The Malfoys WAS: Wizarding kids and their parents
justcorbly
justcorbly at yahoo.com
Tue Aug 5 00:10:43 UTC 2008
No: HPFGUIDX 183994
--- In HPforGrownups at yahoogroups.com, "Carol" <justcarol67 at ...> wrote:
>
> Carol again:
> In character, certainly. Hermione is always taking things into her own
> hands... Hermione takes charge of the parents without whom she would not even
exist... Maybe in your view it's all right for a child to control the lives of her capable adult
>parents.
The "in character" thing takes precedence for me since we are talking about a novel. As
with any student away from home at a boarding school or college, the student determines
what his or her parents learn about their experiences. Certainly, Dumbledore or any of the
other teachers could have told the Grangers what their daughter had got herself into. I
doubt, though, that they were oblivious to her petrified stage, since that occupied a
significant period of time during which they'd likely have written her. And, if they weren't
in the habit of communicating with Hermione, that helps to explain her decision.

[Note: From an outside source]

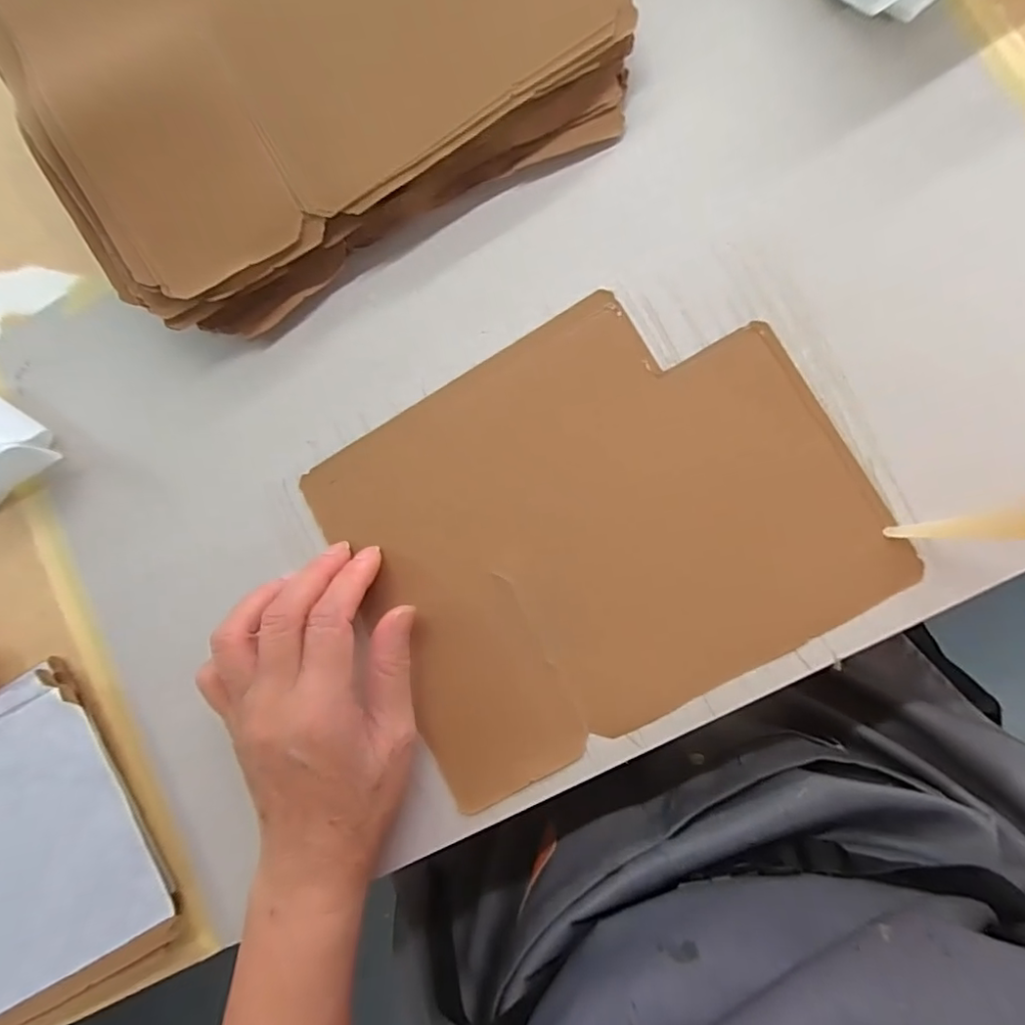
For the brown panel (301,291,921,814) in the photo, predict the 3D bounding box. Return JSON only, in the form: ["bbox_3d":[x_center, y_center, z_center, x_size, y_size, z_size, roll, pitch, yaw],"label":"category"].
[{"bbox_3d":[0.038,0.005,0.277,0.240,0.011,0.191,-29,84,6],"label":"brown panel"}]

Whether or not Hermione was right, in a novel or in reality, seems to me a moot point.
Parents and children do all kinds of inexplicable things to each other.
Hermione also had good reason to think her parents were at risk. She know Voldemort
was out and about. She knew that he knew she was one of Harry's two closest allies. That
Voldemort might threaten her parents to thwart her efforts was an easy and logical
assumption.
> Carol:
> And why shouldn't she tell them at least as much as Harry tells the
> Dursleys...
Every child knows his or her parents best. Presumably, Hermione had good reason for her
actions. We certainly know next to nothing about her parents' emotional makeup. As for
Harry and his aunt and uncle... well, he certainly didn't want them to be killed, but I doubt
he really cared much if they got upset about events.
> Carol:
> We don't know that it worked. All we know is that it got them out of
> England and Hermione, unlike Ron, didn't need to spend time worrying
> about her family. It's a plot device, pure and simple, for disposing
> of the Grangers...
Well, I believe we get an indication that Hermione brought her parents back from Oz and
more or less fixed things. But, that may have come from JKR after the publication of DH
(I'm too lazy to go check).
JKR might just as well have ignored the Granger's, as she otherwise did throughout. I
believe it would have been difficult for her to introduce Mom and Pop Granger as real
characters without altering the story. I.e., we readers, having met the Grangers, would
want to know what is happening with them, and JKR would have been forced to include a
thread of exposition about them, a thread that contributed nothing to the story. Muggles,
in a story of conflict between witches and wizards, are essentially powerless creatures
whose protection draws upon scarce resources and whose weakness threatens all.